How to use this copy-paste for semantic segmentation

Question

How to use this copy-paste for semantic segmentation

AndyChang666 opened this issue 4 years ago · 3 comments

Hi, may I ask you how to use this method to augment the dataset of semantic segmentation?
Thank you.

Answer 1 · 2021-02-02T01:27:56.000Z

I assume for semantic segmentation that you have a single mask with all the classes. It's not the prettiest solution, but something like this should work:

def extract_bbox(mask):
    h, w = mask.shape
    yindices = np.where(np.any(mask, axis=0))[0]
    xindices = np.where(np.any(mask, axis=1))[0]
    if yindices.shape[0]:
        y1, y2 = yindices[[0, -1]]
        x1, x2 = xindices[[0, -1]]
        y2 += 1
        x2 += 1
    else:
        y1, x1, y2, x2 = 0, 0, 0, 0

    return (y1, x1, y2, x2)

def load_example(self, index):
    image = self.load_image(index) #some function to load your image (H, W, 3)
    mask = self.load_mask(index) #some function to load your mask (H, W)

    masks = []
    bboxes = []
    #split the mask into individual binary masks for each class
    for ix, value in enumerate(np.unique(mask)[1:]):
        masks.append(mask == value)
        bboxes.append(extract_bbox(mask == value)  + (value, ix))

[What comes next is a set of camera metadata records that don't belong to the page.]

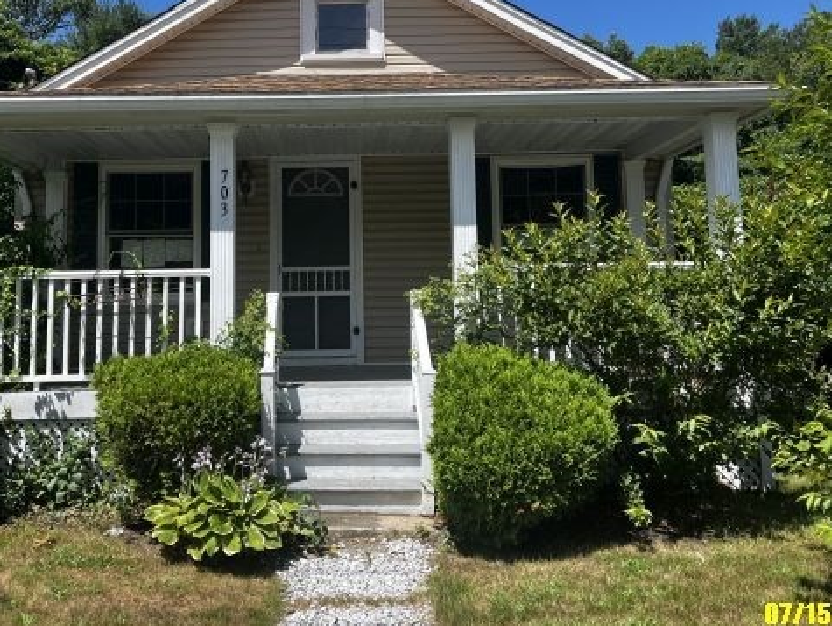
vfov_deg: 40.2
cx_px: 347
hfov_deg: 52.3
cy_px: 209
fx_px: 842
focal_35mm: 35
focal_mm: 5.1
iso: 50
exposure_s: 1/2410
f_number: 1.6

    #pack outputs into a dict
    output = {
        'image': image,
        'masks': masks,
        'bboxes': bboxes
    }
        
    return self.transforms(**output)

Once you have the output from copy-paste and all the other augmentations, convert back to semantic mask.

output = dataset[index]
mask_classes = [b[-2] for b in output['bboxes']]
mask_indices = [b[-1] for b in output['bboxes']]

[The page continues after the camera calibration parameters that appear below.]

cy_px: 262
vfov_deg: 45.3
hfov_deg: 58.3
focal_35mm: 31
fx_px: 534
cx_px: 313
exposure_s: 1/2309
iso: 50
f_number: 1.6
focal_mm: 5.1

semantic_mask = np.zeros_like(output['masks'][0]).astype(np.long) #could be uint8 if fewer than 255 classes
for class, index in  zip(mask_classes, mask_indices)
    semantic_mask += output['masks'][index] * class

del output['masks']
output['mask'] = semantic_mask

You could also further split the semantic mask by connected components (using skimage.measure.label, then you could also use skimage.measure.regionprops to extract the bounding boxes).

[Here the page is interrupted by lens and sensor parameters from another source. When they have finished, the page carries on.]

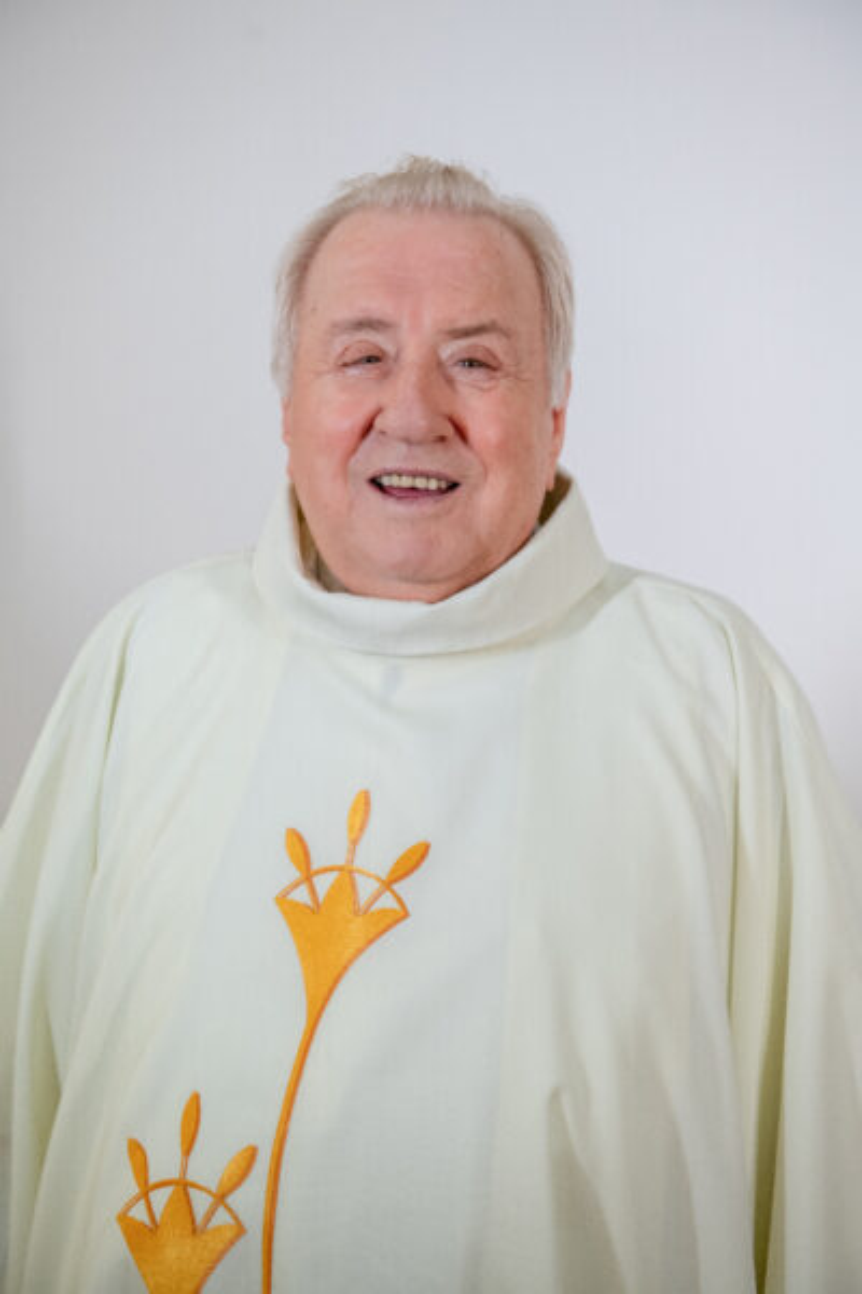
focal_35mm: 58
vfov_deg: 34.5
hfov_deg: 23.4
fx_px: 2083
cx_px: 431
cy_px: 647
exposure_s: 1/200
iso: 2000
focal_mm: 58
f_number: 4.5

Answer 2 · 2021-02-02T03:51:58.000Z

Thanks for your quick reply. However, the semantic segmentation task does not have a bounding box for ground truth images.
And I want to apply on cityscapes instead of coco datasets. Then how should I modify these codes?

Answer 3 · 2021-02-02T12:33:53.000Z

Bounding boxes are easy to extract from a ground truth segmentation mask. That's what this line is for: bboxes.append(extract_bbox(mask == value) + (value, ix)).